The resulting project is available on codeplex: dataconnector
and you can play with a version online here: DataConnectorUI

When working on the project, I was starting out in WCF with some reservations. SQL Spatial was similar to much of my earlier work with PostGIS. While Bing Maps Silverlight Control and XAML echoed work I’d done a decade back with SVG, just more so. However, for the middle tier I had generally used something from the OGC world such as GeoServer. Putting together my own middle tier service using WCF was largely experimental. WCF turned out to be less daunting than I had anticipated. In addition, it also afforded opportunity to try out a few different approaches for transferring spatial query results to the UI client.

There is more complete information on the project here:
http://dataconnector.codeplex.com/documentation

After all the experimental approaches my conclusion is that even with the powerful CLR performance of Silverlight Bing Maps Control, most scenarios still call for a hybrid approach: raster performance tile pyramids for large extent or dense data resources, and vectors for better user interaction at lower levels in the pyramid.

Tile Pyramids don’t have to be static and DataConnector has examples of both static and dynamic tile sources. The static example is a little different from other approaches I’ve used, such as GeoWebCache, since it drops tiles into SQL Server as they are created rather than using a file system pyramid. I imagine that a straight static file system source could be a bit faster, but it is nice to have indexed quadkey access and all data residing in a single repository.
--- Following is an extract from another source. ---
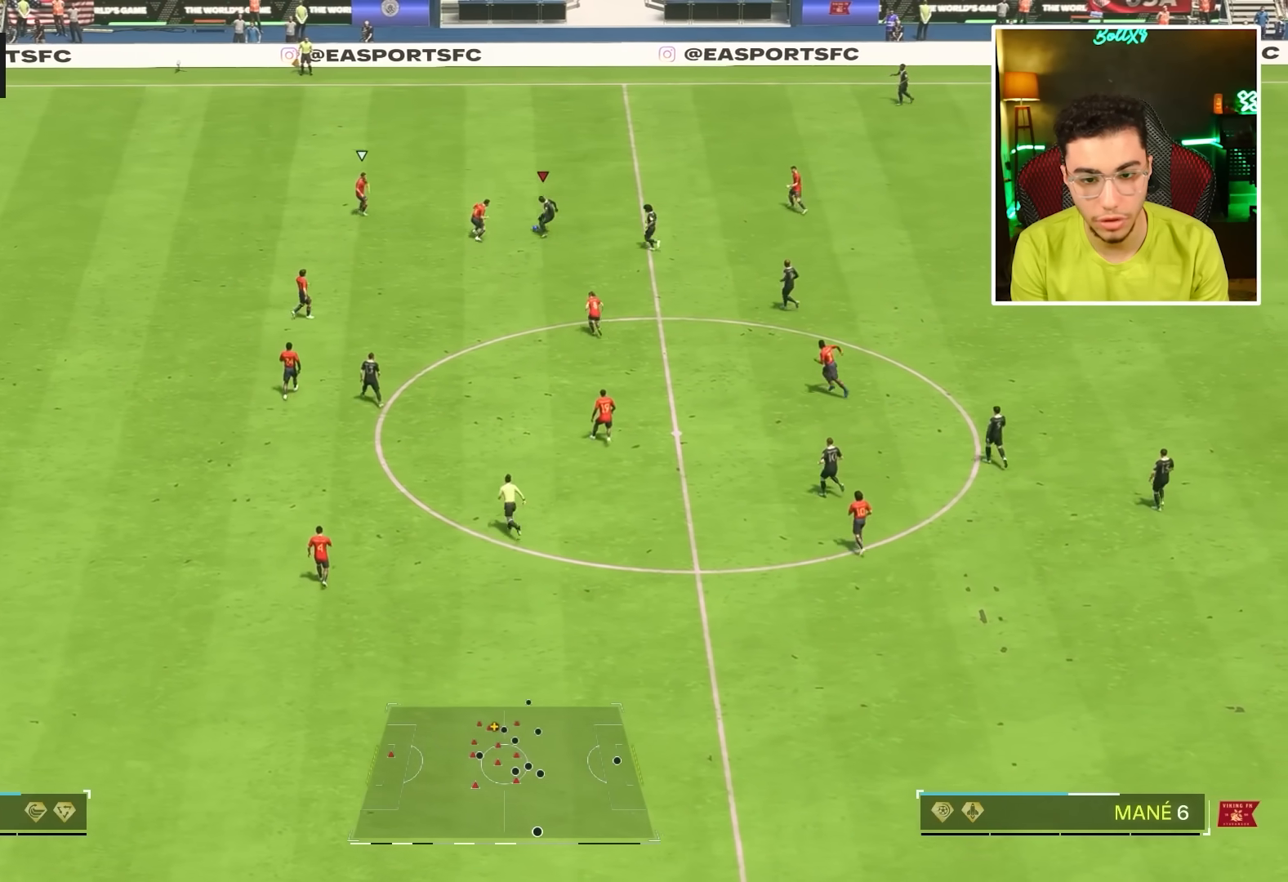
{"buttons": [], "left_stick": "down-right", "right_stick": "center", "events": [[267, "left_stick", "up-right"], [417, "left_stick", "down-right"]]}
This was actually a better choice when deploying to Azure, since I didn’t have to work out a blob storage option for the tiles in addition to the already available SQL Azure.

Hybrid web mapping:

Here are some of the tradeoffs involved between vector and raster tiles.

Hybrid architectures switch between the two depending on the client’s position in the resource pyramid. Here is my analysis of feature count ranges and optimal architecture:

1. Low – For vector poly feature counts < 300 features per viewport, I’d use vector queries from DB. Taking advantage of the SQL Reduce function makes it possible to drop node counts for polygons and polylines for lower zoom levels. Points are more efficient and up to 3000-5000 points per viewport are still possible.

2. Medium – For zoomlevels with counts > 300 per viewport, I’d use a dynamic tile builder at the top of the pyramid. I’m not sure what the upper limit is on performance here. I’ve only run it on fairly small tables 2000 records. Eventually dynamic tile building on the server effects performance (at the server not the client).

3. High – For zoomlevels with high feature counts and large poly node counts, I’d start with pre-seeded static tile at low zoomlevels at the top of the pyramid, perhaps dynamic tiles in the middle pyramid, and vectors at the bottom.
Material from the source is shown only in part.